** LIST OF TASKS **
1. Set down the passage of the article on outside counsel costs below, from "According to a" up to and including "their outside counsel.".
2. Answer these questions using the article on outside counsel costs below:
(a) What percentage of in-house counsel believe their legal department is spending too much on outside counsel?
(b) At which company did Jeff Carr cut legal spending by one-third between 2002 and 2013?
(c) What cost reduction did Carr target at Univar Solutions, and in what reported legal budget?
3. Continue the article on outside counsel costs below, picking up from the point where it stops.

** PROVIDED TEXT **
###

THE POINT
As former general counsel and legal innovator Jeff Carr tweeted the day after the above headline:
“OMG!… Wait, didn’t this story run in 1998, and 2001 and 2008 and 2014 and, well every year there’s a survey? Oh well, might be a slow news day.”
DISCUSSION
This is old news. Really old news. Though I guess it doesn’t hurt to run a survey for current, empirical confirmation.
According to a corporate general counsel group called “In the House” and LegalBillReview.com, 73% of in-house counsel believe their legal department are spending too much on their outside counsel.
Chris Colvin, head of “In the House”, offered some context:
“He noted that the survey was sent to in-house counsel before the pandemic caused by the new coronavirus began. He said he expects the number of in-house counsel who think they are spending too much on outside counsel would increase if the survey were done today.”
…
Between 2002 and 2013 Jeff Carr was General Counsel of FMC Technologies, then a Fortune 500 corporation, where he cut legal spending by one-third as his company grew four-fold. In 2018, as general counsel of another Fortune 500 corporation, Univar Solutions, Carr launched a new effort targeting a 50% cost reduction in a reported $10.5 million legal budget.
For Carr, two factors drive companies to pay too much for outside counsel:
1. Lack of serious, systematic preventive efforts, and
2. Hourly billing.

###

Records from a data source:
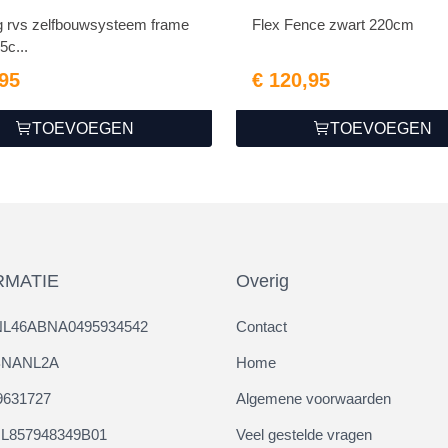
ig rvs zelfbouwsysteem frame
Flex Fence zwart 220cm
5c...
,95
€ 120,95
TOEVOEGEN
TOEVOEGEN
RMATIE
Overig
NL46ABNA0495934542
Contact
ABNANL2A
Home
9631727
Algemene voorwaarden
L857948349B01
Veel gestelde vragen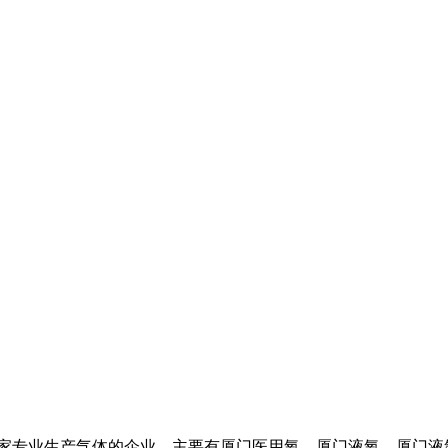
】是一家专业生产气体的企业，主要有
厦门医用氧
，
厦门液氧
，
厦门液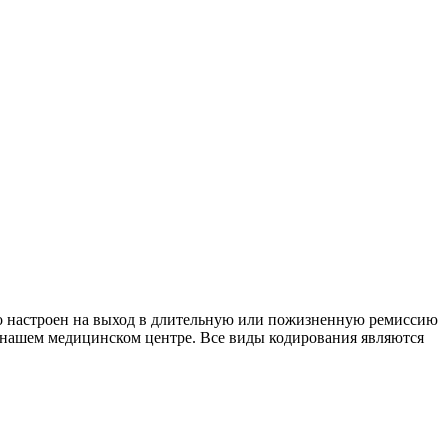
кто настроен на выход в длительную или пожизненную ремиссию
 нашем медицинском центре. Все виды кодирования являются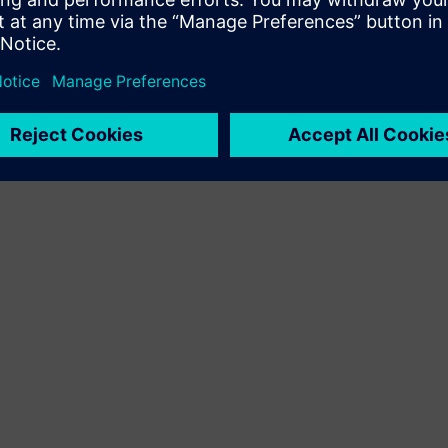
Sell
SW ja digitaalse toega HW Edasimüüja/Müüge Siemens
Xcelerator-is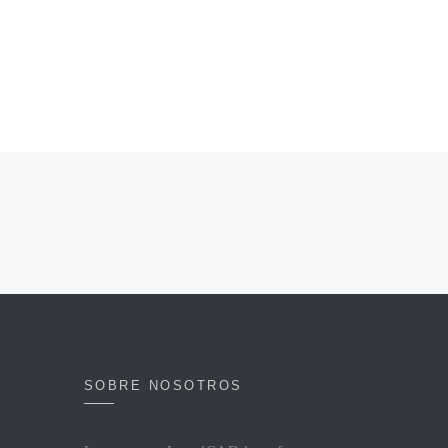
SOBRE NOSOTROS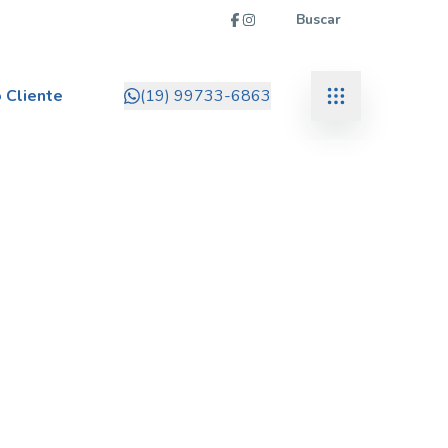
Buscar
 Cliente
(19) 99733-6863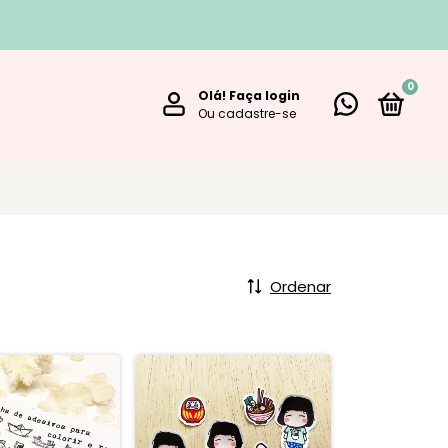
0
Olá!
Faça login
Ou cadastre-se
Ordenar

###

** RESPONSE LIST **
1.
According to a corporate general counsel group called “In the House” and LegalBillReview.com, 73% of in-house counsel believe their legal department are spending too much on their outside counsel.

2.
(a) 73%
(b) FMC Technologies
(c) A 50% cost reduction, in a reported $10.5 million legal budget

3.
On the first, he counsels (and at FMC Technologies and Univar Solutions he implemented) management protocols aimed at avoiding liability and regulatory jeopardy — for instance, after-action reviews among frontline employees and managers after a legal problem flares up.
On the second, Carr is relentless in advising engaging outside lawyers through alternative fees — “budgets with consequences” as he calls them — to replace the wasteful consequences of paying attorneys by the hour. For instance, at FMC Technologies, when he began in 2002, 80% of outside counsel fees were based on hourly billing — when he ended his service there in 2013 — that number was 20%.
…
In the years Jeff Carr recited in his tweet — 1998 and “every year there’s a survey” — most company legal risk functions have failed to adopt his twin go-to moves running a legal risk management function.
Until that happens, headlines like the one featured above are likely to continue.